You had a sleepless night and are walking around like a zombie. Or, you had to be up super early and now are having trouble thinking straight. You are wondering how you are going to make it through your day.
Lack of sleep is a big problem. It can lead to decreased productivity, fuzzy thinking, weight gain, illness and even accidents and injuries. So, if you want to be energetic, lean and cognitively sharp, learning how to catch up on your sleep deficit is really important!
The Art of the Catnap – Theo manages to nap almost anywhere! |
Should you take a nap to try and catch up with your sleep deficit? Or is it better to tough it out and try and hit the sheets early?
If you have even as little as 5-10 minutes, a short nap will enhance your cognitive abilities and alertness. Find somewhere to lie down, put your head down on your desk or just shut your eyes and lean back in your chair. Sleeping in an upright position will keep you from slipping into deeper stages of sleep. Of course, setting a timer is a good idea too. You may even be able do this at work on your break!
If you can find 10 to 20 minutes for a break, it turns out that a 10 to 20 minute nap to recharge is often the ideal solution for sleep deprivation. It will refresh and re-energize you, but since you will not go into REM sleep, you won’t wake up groggy and feeling worse than ever.
However, depending on your situation, a longer nap could be in order as well. Taking a half hour nap is not usually a great idea, unless you down a cup of caffeinated coffee just before the nap.

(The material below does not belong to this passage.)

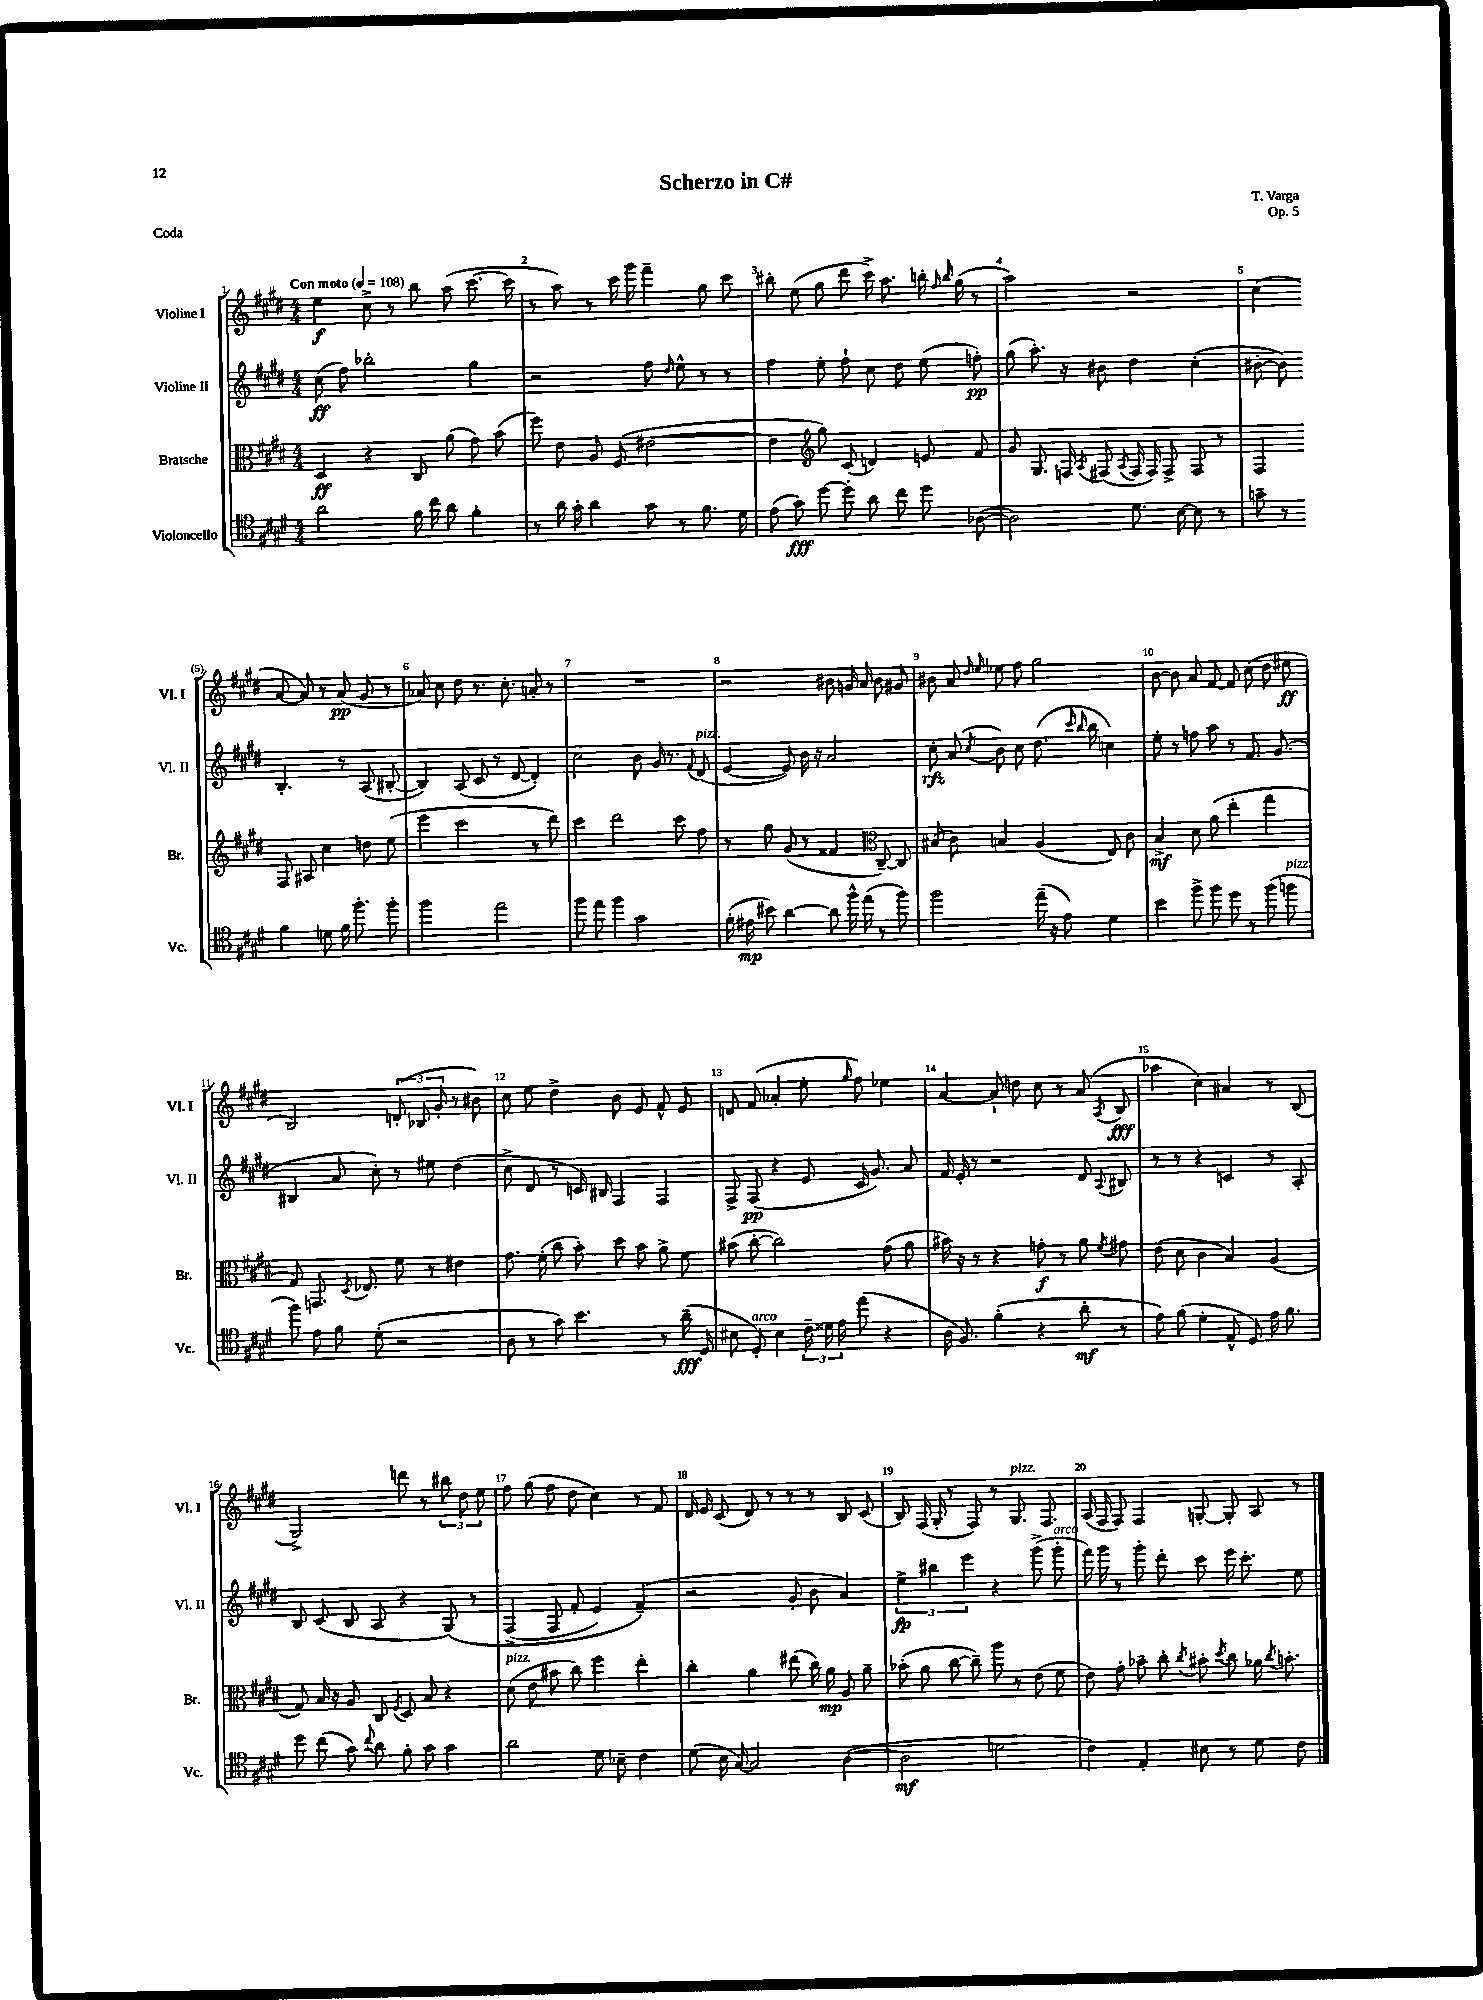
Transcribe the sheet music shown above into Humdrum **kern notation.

You will start to slip into deeper sleep and will likely feel terrible upon awakening due to sleep inertia. The nap will help your thinking ability, but the grogginess will be brutal. The coffee is a good solution for some people (you know who you are) since the caffeine will kick in just as you have to get up. Don’t do this too late in the afternoon or you will mess up your sleep again!
If you have time for 90 minutes of napping, you will have completed a full sleep cycle, with all the stages included. This nap will enhance your memory and creativity and you should avoid the miserable feeling of sleep inertia which results from interruption of REM.
Finally, practice good sleep hygiene on a regular basis to avoid this problem, including a regular schedule, no screens for two hours before bedtime, in bed before 10 pm, dark room, quiet room, cool room and avoid caffeine after noon if you are sensitive to it.